Libération (Casablanca)

Maroc: Polémique autour de la qualité des services dans les hôpitaux publics

Amina Salhi

4 Décembre 2003


La dernière sortie médiatique du ministre de la Santé est pour le moins surprenante. M. M.Biadi Ellah a affirmé, lors de son intervention mardi devant la Chambre des conseillers, que la situation était loin d'être catastrophique dans les centres hospitaliers Ibn Sina à Rabat et Ibn Rochd à Casablanca. M.le ministre considère que tout est bien dans le meilleur des mondes.

Ce dernier va même plus loin en affirmant que les malades recourent aux CHU Ibn Rochd et Ibn Sina employant respectivement 3200 et 6380 cadres parce qu'ils sont des pôles de qualité et de recherche, en raison de la qualité des services qu'ils dispensent et les compétences qu'ils renferment.

Seulement, affirmer cela, c'est reconnaître implicitement l'état catastrophique dans lequel se trouvent les hôpitaux périphériques. Une réalité qu'on ne peut malheureusement nier. Cela aurait été vrai si les deux hôpitaux recevaient des malades payants, or il se trouve que ces établissements ne s'occupent que des nécessiteux. Le ministre de la Santé a souligné par ailleurs que les mouvements de protestation qui ont lieu dans les CHU sont tout à fait normaux, à l'instar de ce qui se passe dans les autres secteurs comme l'Education Nationale ou les Finances. Ajoutant que son département est en train d'examiner les doléances du corps de la santé et que des solutions allaient être trouvées dans le respect de la responsabilité.

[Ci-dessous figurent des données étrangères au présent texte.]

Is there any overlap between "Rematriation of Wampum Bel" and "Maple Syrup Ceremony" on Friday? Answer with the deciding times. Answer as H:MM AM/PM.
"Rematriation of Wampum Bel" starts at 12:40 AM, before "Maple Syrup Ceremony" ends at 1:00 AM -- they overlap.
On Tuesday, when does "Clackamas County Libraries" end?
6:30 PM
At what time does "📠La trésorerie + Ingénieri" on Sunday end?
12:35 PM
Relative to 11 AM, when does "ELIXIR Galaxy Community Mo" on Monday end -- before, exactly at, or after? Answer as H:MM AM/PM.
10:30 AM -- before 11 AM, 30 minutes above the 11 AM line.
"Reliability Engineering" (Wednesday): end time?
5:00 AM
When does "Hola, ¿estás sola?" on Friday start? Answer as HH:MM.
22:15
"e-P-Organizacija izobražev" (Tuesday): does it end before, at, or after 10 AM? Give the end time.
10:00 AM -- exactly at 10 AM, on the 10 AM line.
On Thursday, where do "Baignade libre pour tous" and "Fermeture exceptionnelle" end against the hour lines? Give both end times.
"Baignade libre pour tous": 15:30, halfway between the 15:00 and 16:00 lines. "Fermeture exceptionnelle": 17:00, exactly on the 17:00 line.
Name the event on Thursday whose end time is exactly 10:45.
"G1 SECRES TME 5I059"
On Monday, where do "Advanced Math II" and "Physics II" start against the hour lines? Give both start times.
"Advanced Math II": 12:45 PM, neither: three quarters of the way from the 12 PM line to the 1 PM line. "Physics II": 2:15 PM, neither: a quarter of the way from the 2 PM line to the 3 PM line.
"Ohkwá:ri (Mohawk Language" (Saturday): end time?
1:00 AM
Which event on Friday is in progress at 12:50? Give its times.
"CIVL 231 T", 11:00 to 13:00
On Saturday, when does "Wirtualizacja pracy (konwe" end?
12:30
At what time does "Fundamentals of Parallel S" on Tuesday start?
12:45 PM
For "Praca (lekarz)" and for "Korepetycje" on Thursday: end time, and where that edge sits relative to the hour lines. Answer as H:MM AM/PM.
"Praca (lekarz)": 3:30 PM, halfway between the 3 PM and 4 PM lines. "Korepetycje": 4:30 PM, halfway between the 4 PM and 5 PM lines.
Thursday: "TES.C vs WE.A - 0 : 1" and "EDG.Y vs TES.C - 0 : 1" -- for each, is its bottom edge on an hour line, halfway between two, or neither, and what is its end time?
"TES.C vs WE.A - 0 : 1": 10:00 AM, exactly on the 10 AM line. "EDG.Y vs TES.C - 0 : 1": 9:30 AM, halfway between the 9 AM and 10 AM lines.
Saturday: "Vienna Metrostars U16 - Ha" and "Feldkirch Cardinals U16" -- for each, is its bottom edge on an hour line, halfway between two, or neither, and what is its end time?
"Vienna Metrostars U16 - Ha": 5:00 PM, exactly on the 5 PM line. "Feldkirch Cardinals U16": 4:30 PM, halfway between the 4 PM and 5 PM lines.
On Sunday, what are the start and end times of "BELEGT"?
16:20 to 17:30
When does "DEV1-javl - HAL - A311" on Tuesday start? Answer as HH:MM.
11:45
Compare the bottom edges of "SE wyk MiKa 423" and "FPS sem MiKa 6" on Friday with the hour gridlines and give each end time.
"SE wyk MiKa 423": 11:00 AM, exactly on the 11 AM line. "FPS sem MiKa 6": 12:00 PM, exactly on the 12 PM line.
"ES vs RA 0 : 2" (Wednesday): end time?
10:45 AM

Mais il faut reconnaître, M.le ministre, que plus que de simples solutions à des problèmes isolés, -dont la question du statut de base qui exclut près de 70% des fonctionnaires du droit au 13 ème mois- nos centres universitaires ont besoin d'une révision totale en ce qui concerne la politique de gestion. Parce que comme nous l'ont affirmé des médecins et membres du corps paramédical, il y a péril en la demeure. La situation est devenue insoutenable, selon eux, du fait de la détérioration de leurs conditions de travail.

"Ce n'est plus la qualité des soins qui est compromise aujourd'hui, mais c'est la sécurité des malades qui est mise en cause", souligne à Libé un médecin sous couvert de l'anonymat. Il est clair aujourd'hui qu'il y a un grand problème de gestion qu'il faut résoudre avec célérité afin de permettre une amélioration des services et des conditions de médicalisation dans ces hôpitaux.

Quelques exemples pourraient étayer facilement la situation dans laquelle évoluent nos CHU. Sans parler de la vie professionnelle compromise aussi bien au niveau des soins que celui de la formation, l'exemple des blocs opératoires au CHU d'Ibn Sina est frappant. En effet, le programme opératoire établi n'est effectué au meilleur des cas, qu'au 1/3, faute de moyens. Sur le plan des équipements, le matériel rarement renouvelé tombe en désuétude. L'artériographie et les scanners sont souvent en panne, les bilans biologiques des malades sont faits à l'extérieur en raison de l'absence des "récréatifs", et le matériel opératoire doit être acheté par le malade.

De même, la revendication des médecins de remettre en question la conformité des blocs opératoires n'est apparemment plus d'actualité. Il en résulte de graves infections post-opératoires, en particulier en neuro-chirurgie. Autre exemple et non des moindres: l'absence de chauffage par ces temps de froid, ce qui pourrait se répercuter sur l'état de santé des malades, alors qu'un budget annuel de 300 millions de centimes est débloqué à cette fin. Ce n'est là que la partie visible de l'iceberg, d'autres problèmes beaucoup plus graves gangrènent notre système de santé qu'il est impératif aujourd'hui de résoudre en dehors de toutes considérations personnelles.